An Introduction

The purpose of media literacy is to empower individuals to make more of their own decisions about which messages to expose themselves to and construct meanings from those messages to serve their own goals.

– Potter, J. (2019). Media Literacy. 9th ed. University of California: SAGE, p.34.

Hey there,

              As you might know from my Homepage I am a teacher, and I have been teaching for five years.

I understand that in the world of education, five years is not a considerably long period. In fact, I have been advised by many friends and colleagues that I should wait longer before entering a graduate program. From the perspective of those giving advice, time and experience would help shape my views, and experience would make me a better candidate if I planned to change my role after obtaining my new degree.

 Now, I do not necessarily disagree – I know that the few years out of high school prior to my first degree help me gain the perspective and the work ethic to make it through the Bachelor of education program. I also needed experience to make classes on Curriculum feel relevant, as I now know that curriculum is far more than the written and explicit documents used to guide a course. However, I applied and joined the Master of Curriculum and Instruction Course Route last May after realizing that I wanted to enter the program for reasons beyond career enhancement.  

I am taking this EC&I 832 course for the same reason I selected my other courses thus far – I want to be a more purposeful and intentional teacher. I recognize that the nature of teaching requires that I always be a learner, and I would like to direct that learning towards my own interests. Since I was accepted into the Connected Educator project within my school division (RCSD) in 2018, I have been continually working on the Digital Literacies side of what it means to be a Digital Citizen in my classroom. We discuss their digital footprint and the importance of critically consuming the vast amount of content students will encounter as part of their active digital participation.

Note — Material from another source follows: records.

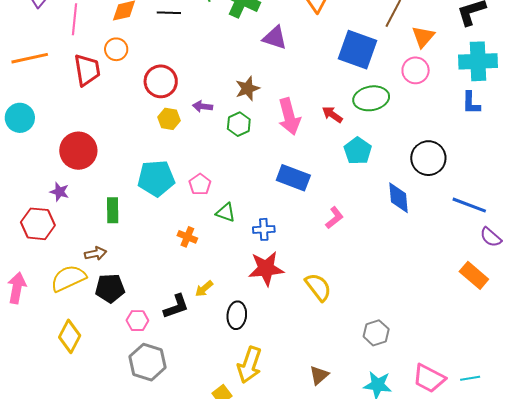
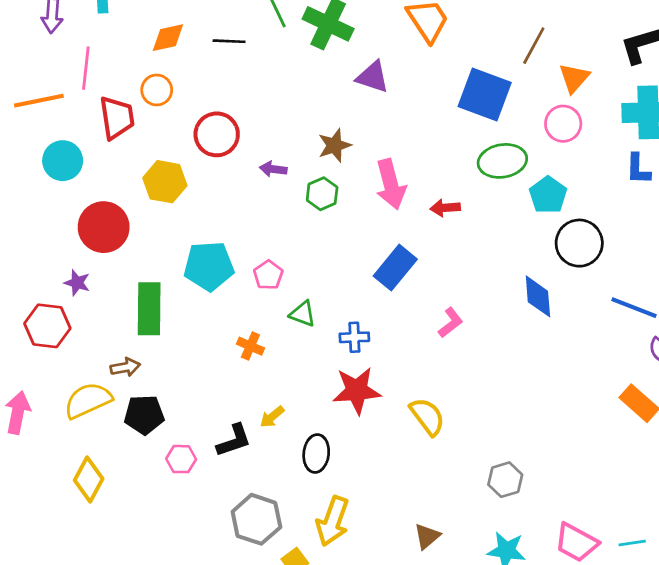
pink line: (75, 19) -> (86, 68), moved
red arrow: (332, 115) -> (445, 208), moved, turned -40
cyan circle: (20, 118) -> (63, 161), moved
yellow hexagon: (169, 119) -> (165, 182), moved, size x1.4
cyan pentagon: (358, 151) -> (548, 195), moved
blue rectangle: (293, 178) -> (395, 268), turned -72
green rectangle: (113, 210) -> (149, 309), size x1.5
gray hexagon: (147, 362) -> (256, 519), moved

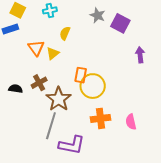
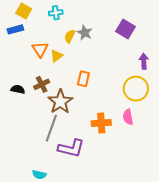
gray star: (97, 15) -> (85, 33), moved
yellow circle: (93, 86) -> (136, 89), moved
pink semicircle: (131, 122) -> (128, 117), moved

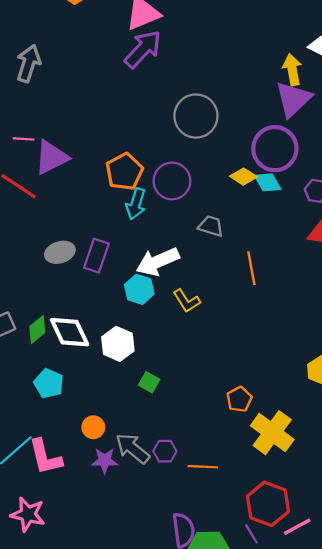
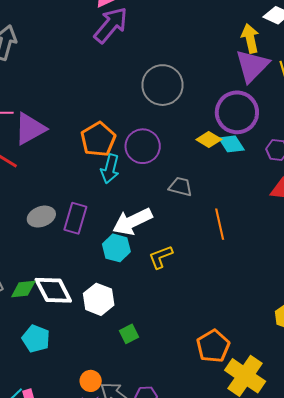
yellow L-shape: (187, 301) -> (161, 257), turned 104
green diamond: (37, 329) -> (23, 289), turned 36
green square: (149, 382) -> (129, 334), turned 36
orange pentagon: (239, 399) -> (213, 346), size x1.4
orange circle: (93, 427) -> (91, 381), moved

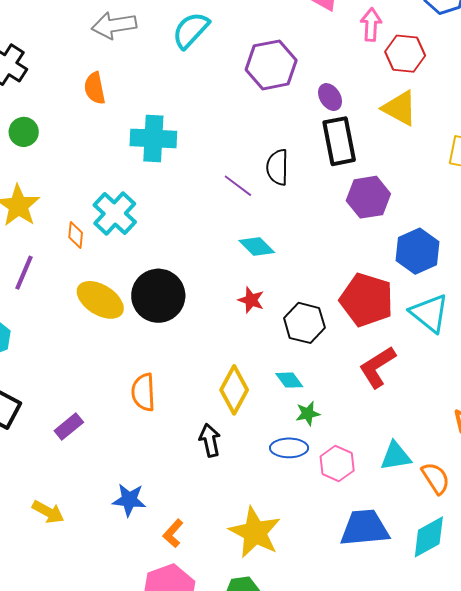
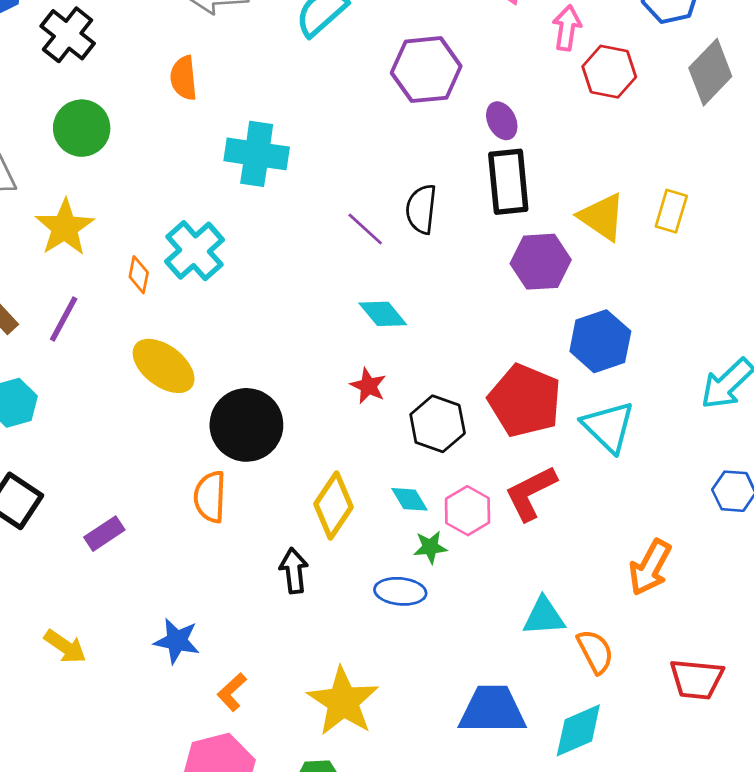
yellow triangle: (400, 108) -> (602, 217), moved
green circle: (24, 132) -> (82, 128), size x1.4
black circle: (158, 296) -> (246, 425), moved
pink hexagon: (337, 464) -> (468, 511), moved

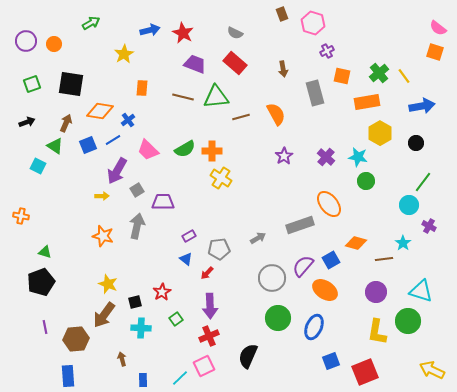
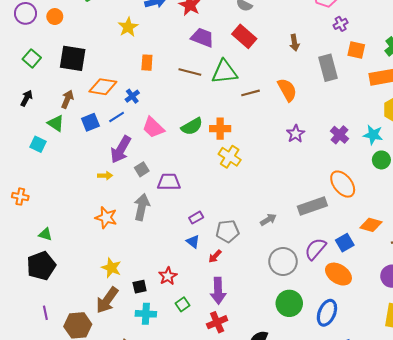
green square: (32, 84) -> (32, 58), turned -30
black arrow: (27, 122) -> (27, 98), turned -42

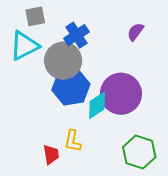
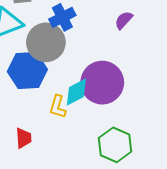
blue hexagon: (71, 87) -> (27, 71), moved
yellow L-shape: (73, 141) -> (58, 107), moved

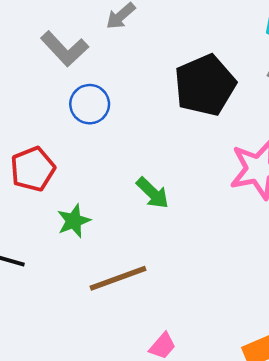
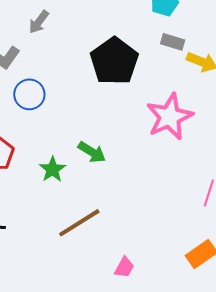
green star: (74, 221) -> (52, 169), moved

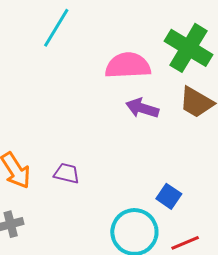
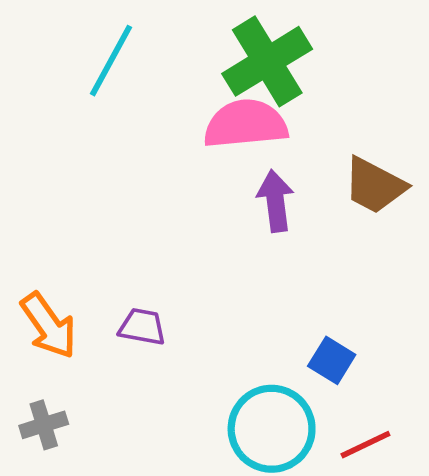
green cross: (189, 48) -> (267, 61), moved, turned 30
purple arrow: (142, 108) -> (275, 201), turned 68

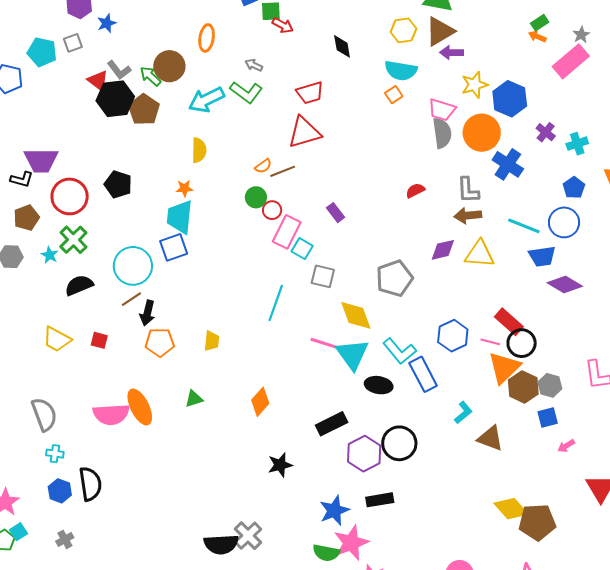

What interests me in terms of this course is expanding my  understanding for the student Citizenship. I will be the first to admit that I am often caught up in the flashy and exciting ways technology can do something for my students (removing barriers to learning and providing high interest options for student engagement) however, I would like to reassess the reasons I committed to the journey of becoming a “connected classroom” and focus on what my students can do with the opportunities regular access to technology can bring.  As a teacher, I have only recently began to understand what it means to use the opportunities for connectedness that social media can provide to create communities of professional learning, and it is in this class I hope to learn how to do the same with my students.